For those who don't understand having to stop during a 30 minute Car journey- it's not every journey but does happen frequently. DC doesn't take full feeds & takes very little & often so often wants fed in the car. I imagine likely also because there is nothing to cause a distraction from it. It was suggested by the specialist that bad reflux was the cause but I'm not sure. Either way that's why we can't do a whole large feed before we set off as some of you do who don't understand the feeding during shorter journeys. Sometimes it's not for food- I don't pull over if it's just grizzling. If DC is getting hysterical & beginning to gasp which is generally what happens when the crying goes unanswered for more than a few minutes, I always pull over to check what's wrong. I'm surprised so many people wouldn't. Anyway my post wasn't really asking advice for the 30 minute journeys I do every day without issue rather advice on the much longer journeys but thanks, it's always interesting to hear opinions.

Someone suggested I find new local friends- I have made lots of local mum friends. We're out every day in the car to meet others & do lots of classes. The friends I travel to see are those I have known most of my life so I definitely want to hang onto them too!

Thanks for all the opinions, I'm genuinely really surprised by how able some people are with all the public transport changes but I did want to know if I was being unreasonable not being confident doing so many changes of trains/tubes so it seems I am.

OP posts:
namechange012 · 08/02/2018 20:41

We travelled a lot with our first DC, but I totally understand OP, all those changes would be daunting, especially travelling alone. I tend to worry about these things so do understand. YANBU, you should just do what you're comfortable with, life's too short for unnecessary stress, but I'm lazy Wink.

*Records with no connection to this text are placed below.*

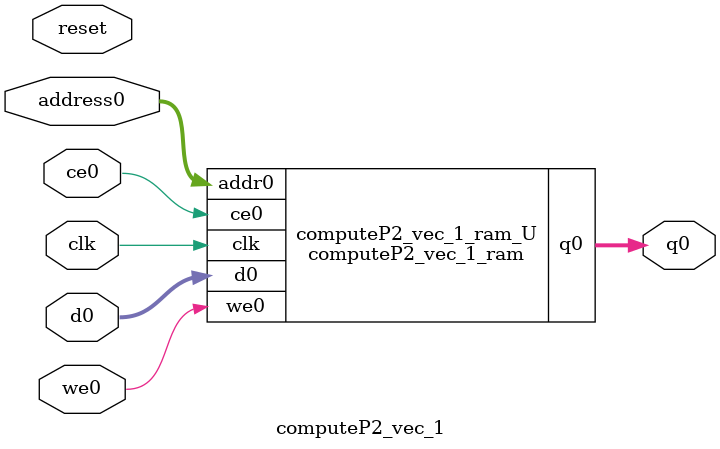
<source format=v>
`timescale 1 ns / 1 ps
module computeP2_vec_1_ram (addr0, ce0, d0, we0, q0,  clk);

parameter DWIDTH = 5;
parameter AWIDTH = 6;
parameter MEM_SIZE = 60;

input[AWIDTH-1:0] addr0;
input ce0;
input[DWIDTH-1:0] d0;
input we0;
output reg[DWIDTH-1:0] q0;
input clk;

reg [DWIDTH-1:0] ram[0:MEM_SIZE-1];




always @(posedge clk)  
begin 
    if (ce0) begin
        if (we0) 
            ram[addr0] <= d0; 
        q0 <= ram[addr0];
    end
end


endmodule

`timescale 1 ns / 1 ps
module computeP2_vec_1(
    reset,
    clk,
    address0,
    ce0,
    we0,
    d0,
    q0);

parameter DataWidth = 32'd5;
parameter AddressRange = 32'd60;
parameter AddressWidth = 32'd6;
input reset;
input clk;
input[AddressWidth - 1:0] address0;
input ce0;
input we0;
input[DataWidth - 1:0] d0;
output[DataWidth - 1:0] q0;



computeP2_vec_1_ram computeP2_vec_1_ram_U(
    .clk( clk ),
    .addr0( address0 ),
    .ce0( ce0 ),
    .we0( we0 ),
    .d0( d0 ),
    .q0( q0 ));

endmodule


</source>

lostherenow · 08/02/2018 20:52

I find people either barge past you or are terribly helpful on public transport - there doesn't seem to be a lot of middle ground. We recently went to London for the day - fortunately without a buggy not as littlest one is 3 - but one station did have a big gap, I would say about a foot. That isn't impossible to get off with a pushchair. Just plan properly. Pack all your stuff into a rucksack on your back, have only baby in the buggy, get off backwards, making sure you have locked the wheels of the buggy first. If people see you are on your own the vast majority of the time someone will offer to help. Or you could just ask someone to help you. Most people wont mind. And if they do, they say no. Changing trains isn't a big deal. It just sounds like you aren't very confident. You really don't know how it will go unless you try it. Which ever mode of transport you use, could you try it first with your husband and then go after that on your own?

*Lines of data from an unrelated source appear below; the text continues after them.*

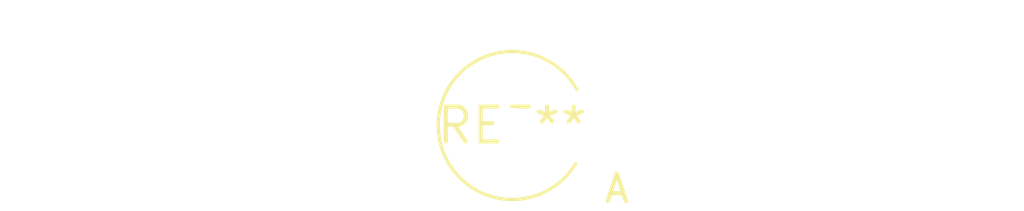
<source format=kicad_pcb>
(kicad_pcb (version 20240108) (generator pcbnew)

  (general
    (thickness 1.6)
  )

  (paper "A4")
  (layers
    (0 "F.Cu" signal)
    (31 "B.Cu" signal)
    (32 "B.Adhes" user "B.Adhesive")
    (33 "F.Adhes" user "F.Adhesive")
    (34 "B.Paste" user)
    (35 "F.Paste" user)
    (36 "B.SilkS" user "B.Silkscreen")
    (37 "F.SilkS" user "F.Silkscreen")
    (38 "B.Mask" user)
    (39 "F.Mask" user)
    (40 "Dwgs.User" user "User.Drawings")
    (41 "Cmts.User" user "User.Comments")
    (42 "Eco1.User" user "User.Eco1")
    (43 "Eco2.User" user "User.Eco2")
    (44 "Edge.Cuts" user)
    (45 "Margin" user)
    (46 "B.CrtYd" user "B.Courtyard")
    (47 "F.CrtYd" user "F.Courtyard")
    (48 "B.Fab" user)
    (49 "F.Fab" user)
    (50 "User.1" user)
    (51 "User.2" user)
    (52 "User.3" user)
    (53 "User.4" user)
    (54 "User.5" user)
    (55 "User.6" user)
    (56 "User.7" user)
    (57 "User.8" user)
    (58 "User.9" user)
  )

  (setup
    (pad_to_mask_clearance 0)
    (pcbplotparams
      (layerselection 0x00010fc_ffffffff)
      (plot_on_all_layers_selection 0x0000000_00000000)
      (disableapertmacros false)
      (usegerberextensions false)
      (usegerberattributes false)
      (usegerberadvancedattributes false)
      (creategerberjobfile false)
      (dashed_line_dash_ratio 12.000000)
      (dashed_line_gap_ratio 3.000000)
      (svgprecision 4)
      (plotframeref false)
      (viasonmask false)
      (mode 1)
      (useauxorigin false)
      (hpglpennumber 1)
      (hpglpenspeed 20)
      (hpglpendiameter 15.000000)
      (dxfpolygonmode false)
      (dxfimperialunits false)
      (dxfusepcbnewfont false)
      (psnegative false)
      (psa4output false)
      (plotreference false)
      (plotvalue false)
      (plotinvisibletext false)
      (sketchpadsonfab false)
      (subtractmaskfromsilk false)
      (outputformat 1)
      (mirror false)
      (drillshape 1)
      (scaleselection 1)
      (outputdirectory "")
    )
  )

  (net 0 "")

  (footprint "D_DO-201_P3.81mm_Vertical_AnodeUp" (layer "F.Cu") (at 0 0))

)

</source>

coffeeforone · 08/02/2018 22:09

I find the tubes fine for buggies and prams(off peak of course) as long as the station has lifts.

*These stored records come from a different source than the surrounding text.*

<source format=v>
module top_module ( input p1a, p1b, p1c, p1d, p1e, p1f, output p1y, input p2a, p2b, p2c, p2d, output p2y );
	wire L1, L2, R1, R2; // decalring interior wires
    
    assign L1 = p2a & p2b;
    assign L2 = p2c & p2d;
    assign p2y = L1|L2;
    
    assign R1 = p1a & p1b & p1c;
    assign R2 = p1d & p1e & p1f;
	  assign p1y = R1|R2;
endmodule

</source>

But yes some of the train stations are a bit scary at first with the height and gap. If you do the same trains/changes regularly then you can work out which ones will be difficult. Sometimes certain carriages of the same train are closer to the platform so the gap isn’t as big (I think the platform must curve at a slight different angle to the track) so you can use those carriages once you know, i also agree it’s a confidence thing. However 90% of the time someone offers to help, and most of the time the gap is negotiable if you get off backwards. In the hundreds of times I’ve got on/off a train I’ve never been in a situation where BOTH the gap has been impossible AND no one has offered to help at the same time. But if that ever happened I could of course just ask someone to help!